I am pleased to be at this launch of the Start Them Early Programme (STEP). This project is a product of the type of innovative thinking that ensures that young people learn agribusiness in theory and practice right from secondary school.
In the 80s to early 90s, we had the Young Farmer’s Club in schools. There was also the School to Land Programme in Rivers State. These programmes helped to steer the interest of some youths towards agriculture, and I must say that some people who have grown to become farmers today developed their interest in agriculture because of those initiatives.
So, it is time to borrow a leaf out of the 80s book and bring back this initiative. This pilot programme will expose young minds to careers in agriculture that they never knew existed, and they will be given the needed direction to pursue these careers. I am particularly thrilled because they will not only be learning agriculture in the classroom. Positive peer pressure, in the form of social clubs, will be used to reinforce their classroom training, and then, they will get practical entrepreneurial training in the business of agriculture.

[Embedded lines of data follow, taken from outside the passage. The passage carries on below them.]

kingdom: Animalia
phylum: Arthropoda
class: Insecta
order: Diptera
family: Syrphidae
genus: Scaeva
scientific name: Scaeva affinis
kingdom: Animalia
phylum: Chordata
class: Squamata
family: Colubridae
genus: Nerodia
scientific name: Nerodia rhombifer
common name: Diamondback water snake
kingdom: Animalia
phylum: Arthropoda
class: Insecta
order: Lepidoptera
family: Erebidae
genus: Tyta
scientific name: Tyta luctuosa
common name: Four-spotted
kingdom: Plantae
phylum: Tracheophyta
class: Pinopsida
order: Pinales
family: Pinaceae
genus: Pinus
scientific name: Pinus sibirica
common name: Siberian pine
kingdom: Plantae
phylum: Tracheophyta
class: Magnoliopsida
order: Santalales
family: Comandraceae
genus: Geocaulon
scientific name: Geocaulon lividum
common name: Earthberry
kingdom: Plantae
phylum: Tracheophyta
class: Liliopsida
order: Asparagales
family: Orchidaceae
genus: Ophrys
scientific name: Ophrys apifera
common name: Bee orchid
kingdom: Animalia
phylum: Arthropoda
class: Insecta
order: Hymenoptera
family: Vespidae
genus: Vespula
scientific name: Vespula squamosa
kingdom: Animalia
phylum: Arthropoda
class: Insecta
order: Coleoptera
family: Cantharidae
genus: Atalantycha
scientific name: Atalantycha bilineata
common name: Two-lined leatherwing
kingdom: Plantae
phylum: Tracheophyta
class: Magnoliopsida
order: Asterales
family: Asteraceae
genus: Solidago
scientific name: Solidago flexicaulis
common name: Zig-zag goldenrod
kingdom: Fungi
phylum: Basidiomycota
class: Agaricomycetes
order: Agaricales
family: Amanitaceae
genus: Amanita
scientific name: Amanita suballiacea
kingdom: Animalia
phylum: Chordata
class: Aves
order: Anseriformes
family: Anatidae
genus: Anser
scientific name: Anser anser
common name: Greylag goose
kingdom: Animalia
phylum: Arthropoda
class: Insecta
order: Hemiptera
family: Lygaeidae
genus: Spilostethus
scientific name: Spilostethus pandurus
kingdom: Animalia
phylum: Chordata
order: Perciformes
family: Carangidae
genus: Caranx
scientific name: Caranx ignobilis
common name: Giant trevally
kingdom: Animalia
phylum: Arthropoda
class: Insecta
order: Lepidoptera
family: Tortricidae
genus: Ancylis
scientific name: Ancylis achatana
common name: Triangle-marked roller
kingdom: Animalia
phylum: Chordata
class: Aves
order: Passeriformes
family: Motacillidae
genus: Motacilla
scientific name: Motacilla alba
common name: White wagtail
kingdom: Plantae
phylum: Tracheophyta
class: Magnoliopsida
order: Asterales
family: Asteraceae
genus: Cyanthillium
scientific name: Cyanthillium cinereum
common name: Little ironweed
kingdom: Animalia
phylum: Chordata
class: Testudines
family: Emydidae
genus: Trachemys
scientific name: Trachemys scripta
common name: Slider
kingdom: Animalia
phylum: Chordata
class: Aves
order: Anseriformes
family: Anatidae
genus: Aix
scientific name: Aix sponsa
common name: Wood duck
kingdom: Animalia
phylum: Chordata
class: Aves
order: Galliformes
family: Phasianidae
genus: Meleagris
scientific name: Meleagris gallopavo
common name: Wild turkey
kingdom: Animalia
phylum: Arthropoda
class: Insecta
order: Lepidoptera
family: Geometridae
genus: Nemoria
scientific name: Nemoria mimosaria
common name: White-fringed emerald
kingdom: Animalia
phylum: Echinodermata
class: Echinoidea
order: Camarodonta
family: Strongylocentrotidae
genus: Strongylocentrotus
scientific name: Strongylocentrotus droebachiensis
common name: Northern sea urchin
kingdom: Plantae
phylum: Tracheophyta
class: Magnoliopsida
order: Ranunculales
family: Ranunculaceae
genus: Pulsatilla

One of the challenges that agribusiness is facing is that in most parts of Africa, when we talk about agriculture, the picture that comes to the mind is not a young man sitting in his office looking at a computer. It is an older man or woman, back bent, tilling the soil with a hoe or attacking weeds with a cutlass. And this is why initiatives such as STEP are important.
And so, I am delighted that we are flagging off this programme in Nigeria here at Fasola Grammar School in Oyo State.
The truth is, what we set before young people as goals, is what they will pursue. When our parents told us to be doctors, lawyers, engineers and architects, we followed that path. The school system also emphasised those professions. It is now time to diversify. It is time to start teaching our children, the business of agriculture.
And this ties up nicely with our plans here in Oyo State to leverage on agriculture to grow our economy. We have created the Oyo State Agribusiness Development Agency. Through this agency, we have recently launched the Youth in Agribusiness Tomatoes Project targeted at youths in Awe in Oyo, Igboora in Ibarapa and Tede in Oke-Ogun zones. We are also kick starting the Farm Estates in Akufo and Eruwa. All of these will open up Oyo State to direct investment, both foreign and local, into agriculture.
We remain steadfast in our resolve to grow our economy through agribusiness. So, let me use this opportunity to once more, call on all who are interested in agriculture as a business. We want to hear from you. We want to work with you. Our administration remains open to ideas that will change the perception of our young ones towards agriculture.
I also want to thank the International Institute of Tropical Agriculture (IITA) for their support of this administration and for this laudable project which is being flagged off today.
I’m glad that this project which is starting in Fasola Grammar School will be extended to other areas of Oyo State. And that soon, through this project, we will have a new generation of agropreneurs in Oyo State. Because even though experts are not agreed on whether or not agriculture is the best catalyst for the growth of the economy, they are agreed that any nation or people that do not have food security will fail on other metrics of nationhood.
Once again, I thank you for having me.